Task item :: Copy out all the text in the material below, line for line with nothing changed, and leave out the pictures.

═════ Records to process

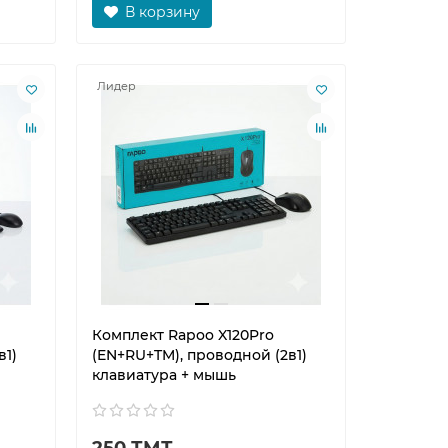
В корзину
Лидер
Комплект Rapoo X120Pro
в1)
(EN+RU+TM), проводной (2в1)
клавиатура + мышь
250 ТМТ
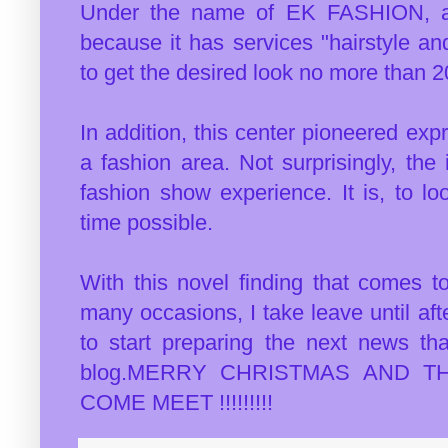
Under the name of EK FASHION, a c
because it has services "hairstyle a
to get the desired look no more than 
In addition, this center pioneered ex
a fashion area. Not surprisingly, the 
fashion show experience. It is, to lo
time possible.
With this novel finding that comes t
many occasions, I take leave until aft
to start preparing the next news th
blog.MERRY CHRISTMAS AND T
COME MEET !!!!!!!!!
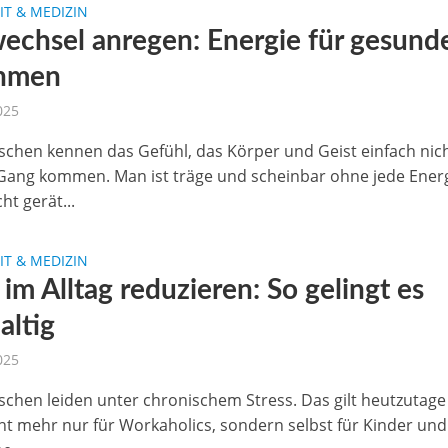
T & MEDIZIN
wechsel anregen: Energie für gesund
hmen
2025
schen kennen das Gefühl, das Körper und Geist einfach nic
n Gang kommen. Man ist träge und scheinbar ohne jede Energ
ht gerät...
T & MEDIZIN
 im Alltag reduzieren: So gelingt es
altig
2025
schen leiden unter chronischem Stress. Das gilt heutzutage
cht mehr nur für Workaholics, sondern selbst für Kinder und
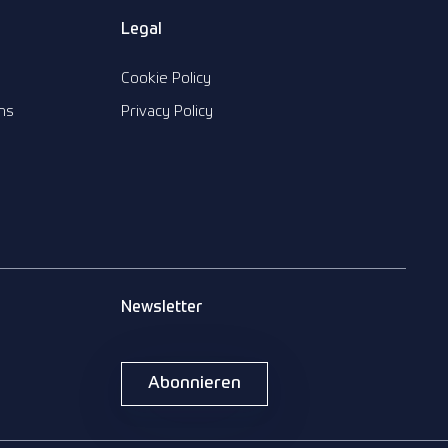
n
Legal
Cookie Policy
ns
Privacy Policy
Newsletter
Abonnieren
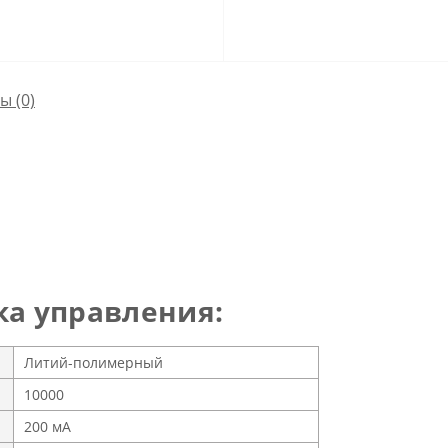
сы
(0)
а управления:
Литий-полимерный
10000
200 мА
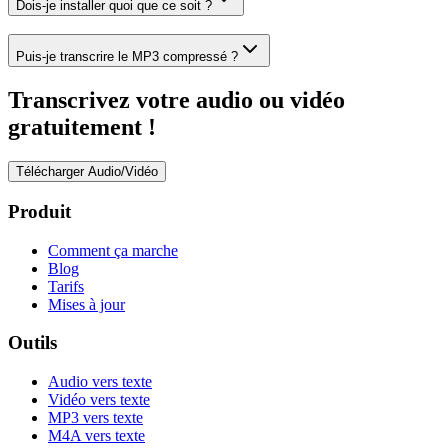
Dois-je installer quoi que ce soit ?
Puis-je transcrire le MP3 compressé ?
Transcrivez votre audio ou vidéo
gratuitement !
Télécharger Audio/Vidéo
Produit
Comment ça marche
Blog
Tarifs
Mises à jour
Outils
Audio vers texte
Vidéo vers texte
MP3 vers texte
M4A vers texte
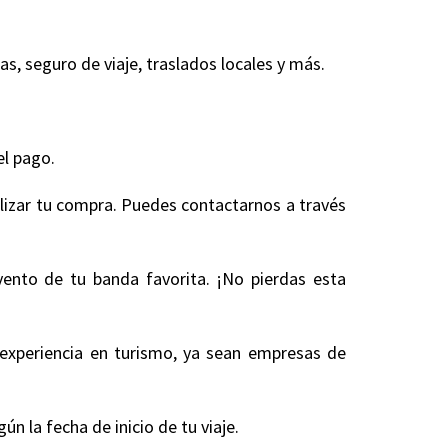
, seguro de viaje, traslados locales y más.
.
el pago.
alizar tu compra. Puedes contactarnos a través
vento de tu banda favorita. ¡No pierdas esta
experiencia en turismo, ya sean empresas de
 la fecha de inicio de tu viaje.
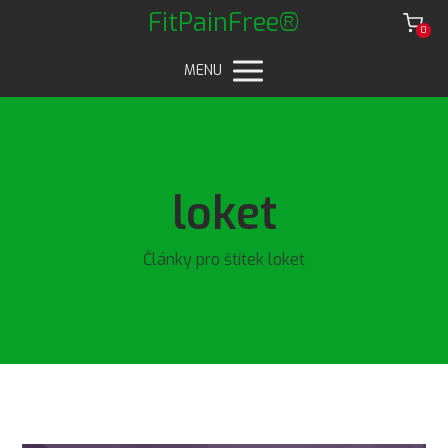
FitPainFree®
0
MENU
loket
Články pro štítek loket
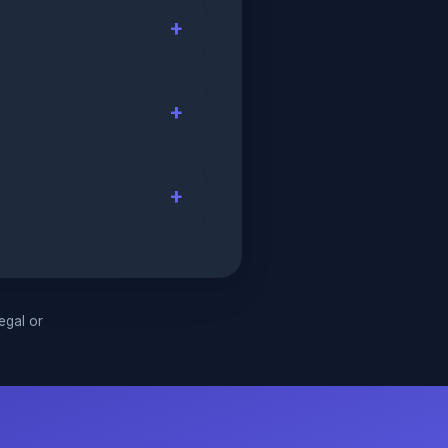
legal or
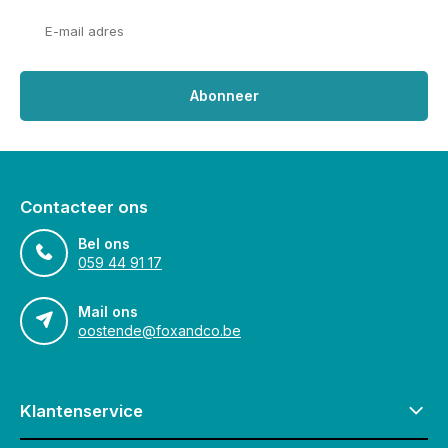
Abonneer
Contacteer ons
Bel ons
059 44 91 17
Mail ons
oostende@foxandco.be
Klantenservice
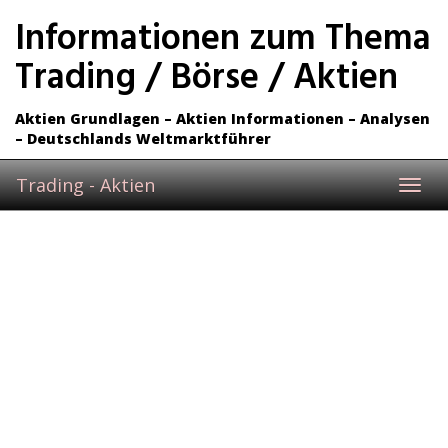
Skip
Informationen zum Thema
to
main
Trading / Börse / Aktien
content
Aktien Grundlagen – Aktien Informationen – Analysen
– Deutschlands Weltmarktführer
Trading - Aktien
Toggl
navig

══════════

Answer section ::
В корзину
Лидер
Комплект Rapoo X120Pro
в1)
(EN+RU+TM), проводной (2в1)
клавиатура + мышь
250 ТМТ
Under the name of EK FASHION, a c
because it has services "hairstyle a
to get the desired look no more than 
In addition, this center pioneered ex
a fashion area. Not surprisingly, the 
fashion show experience. It is, to lo
time possible.
With this novel finding that comes t
many occasions, I take leave until aft
to start preparing the next news th
blog.MERRY CHRISTMAS AND T
COME MEET !!!!!!!!!
T & MEDIZIN
wechsel anregen: Energie für gesund
hmen
2025
schen kennen das Gefühl, das Körper und Geist einfach nic
n Gang kommen. Man ist träge und scheinbar ohne jede Energ
ht gerät...
T & MEDIZIN
 im Alltag reduzieren: So gelingt es
altig
2025
schen leiden unter chronischem Stress. Das gilt heutzutage
cht mehr nur für Workaholics, sondern selbst für Kinder und
n
Legal
Cookie Policy
ns
Privacy Policy
Newsletter
Abonnieren
сы
(0)
а управления:
Литий-полимерный
10000
200 мА
Dois-je installer quoi que ce soit ?
Puis-je transcrire le MP3 compressé ?
Transcrivez votre audio ou vidéo
gratuitement !
Télécharger Audio/Vidéo
Produit
Comment ça marche
Blog
Tarifs
Mises à jour
Outils
Audio vers texte
Vidéo vers texte
MP3 vers texte
M4A vers texte
, seguro de viaje, traslados locales y más.
.
el pago.
alizar tu compra. Puedes contactarnos a través
vento de tu banda favorita. ¡No pierdas esta
experiencia en turismo, ya sean empresas de
 la fecha de inicio de tu viaje.
FitPainFree®
0
MENU
loket
Články pro štítek loket
legal or
Abonneer
Contacteer ons
Bel ons
059 44 91 17
Mail ons
oostende@foxandco.be
Klantenservice
Skip
Informationen zum Thema
to
main
Trading / Börse / Aktien
content
Aktien Grundlagen – Aktien Informationen – Analysen
– Deutschlands Weltmarktführer
Trading - Aktien
Toggl
navig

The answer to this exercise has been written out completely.